Eine wichtige Warnung: Verwenden Sie niemals galvanisch beschichtete hochfeste Schrauben (Klasse 8 / Klasse 12.9) unter Bedingungen, die zu Wasserstoffversprödung neigen, ohne sicherzustellen, dass der Beschichtungsprozess zur Beseitigung der Wasserstoffversprödung ausgebacken ist. Durch unsachgemäße Säurereinigung und Galvanisierung kann Wasserstoff in das Stahlgitter eindringen und unter Last zu einem verzögerten Bruch führen.
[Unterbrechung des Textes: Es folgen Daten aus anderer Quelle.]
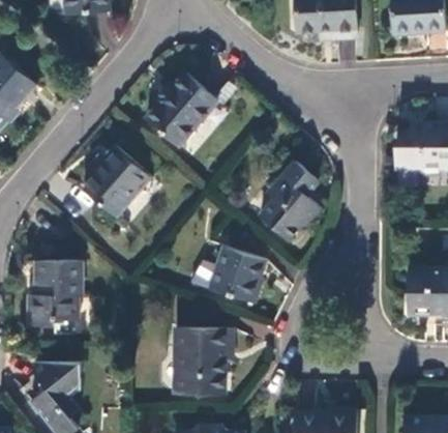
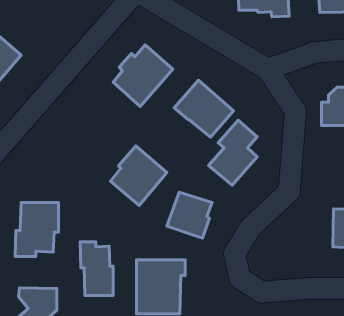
building: none -> [174,80,233,137]
building: [84,146,151,218] -> [111,146,167,206]
building: none -> [80,242,113,296]

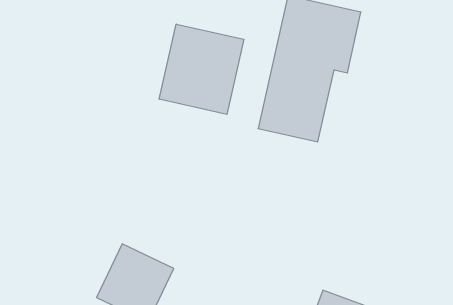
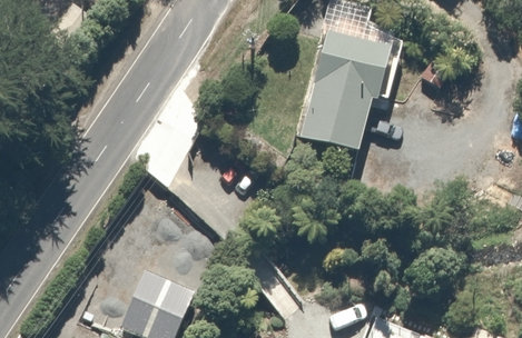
building: [159,24,244,114] -> none

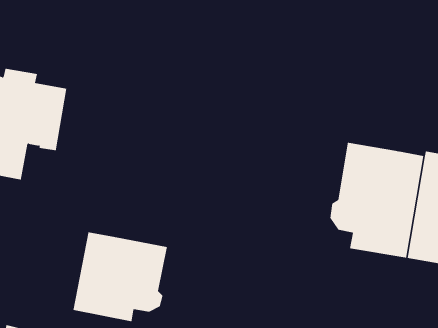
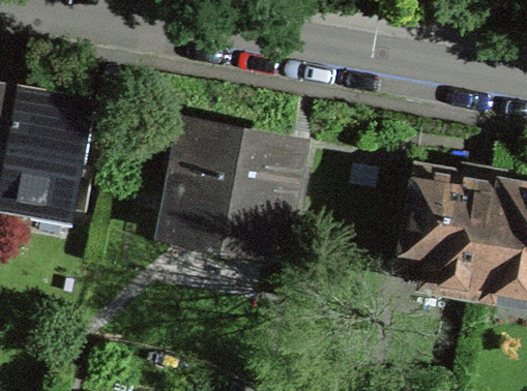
building: none -> [164,125,292,242]
building: [73,231,167,322] -> none

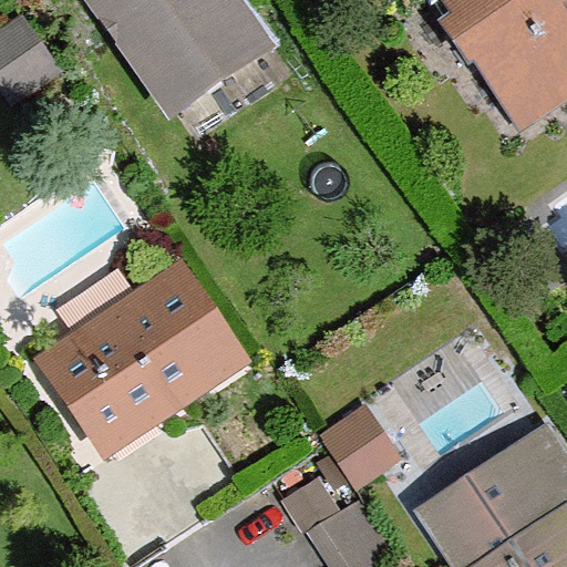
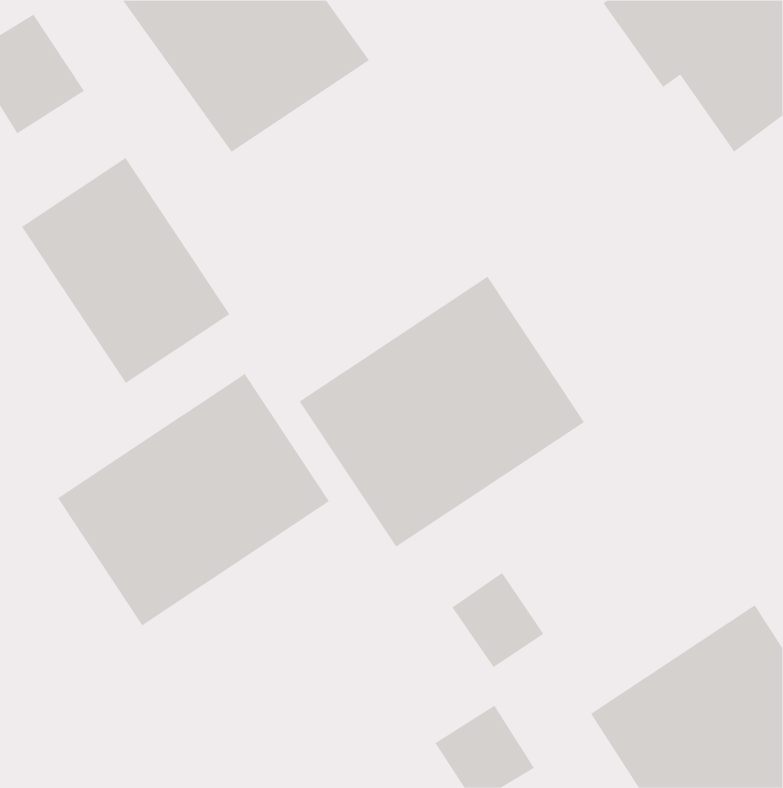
building: none -> [21,157,230,384]
building: none -> [299,276,585,548]

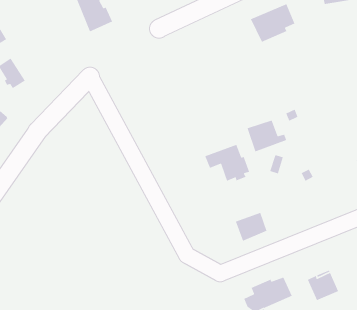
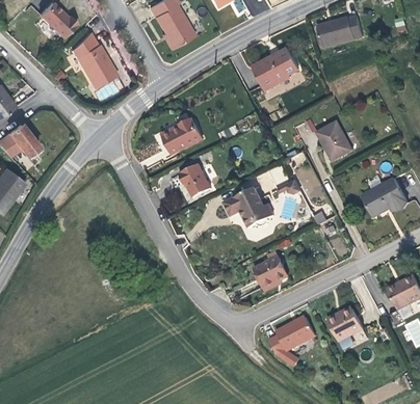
building: none -> [159,117,200,155]
building: none -> [317,120,353,161]
building: none -> [176,165,206,198]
Auch erfahrenen Mechanikern unterlaufen Verbindungsfehler. Zu den folgenreichsten gehören:
Wenn Markierungen abgenutzt sind oder fehlen, haben Sie mehrere Möglichkeiten:
Nicht alle als „Klasse 8“ oder „Klasse 10.9“ verkauften Schrauben erfüllen in der Praxis diese Spezifikationen. Gefälschte und nicht konforme Verbindungselemente sind ein dokumentiertes Problem in der Lieferkette.
Bei der Beschaffung von Schrauben in Automobilqualität:
Für professionelle Werkstätten ist die Führung eines speziellen Lagerbestands an Verbindungselementen der Güteklasse 8/Klasse 10,9 von einer geprüften Quelle – und der Verzicht auf den allgemeinen Eisenwarenbehälter für Bauarbeiten – eine unkomplizierte Maßnahme, die die meisten Ausfälle im Zusammenhang mit Verbindungselementen verhindert.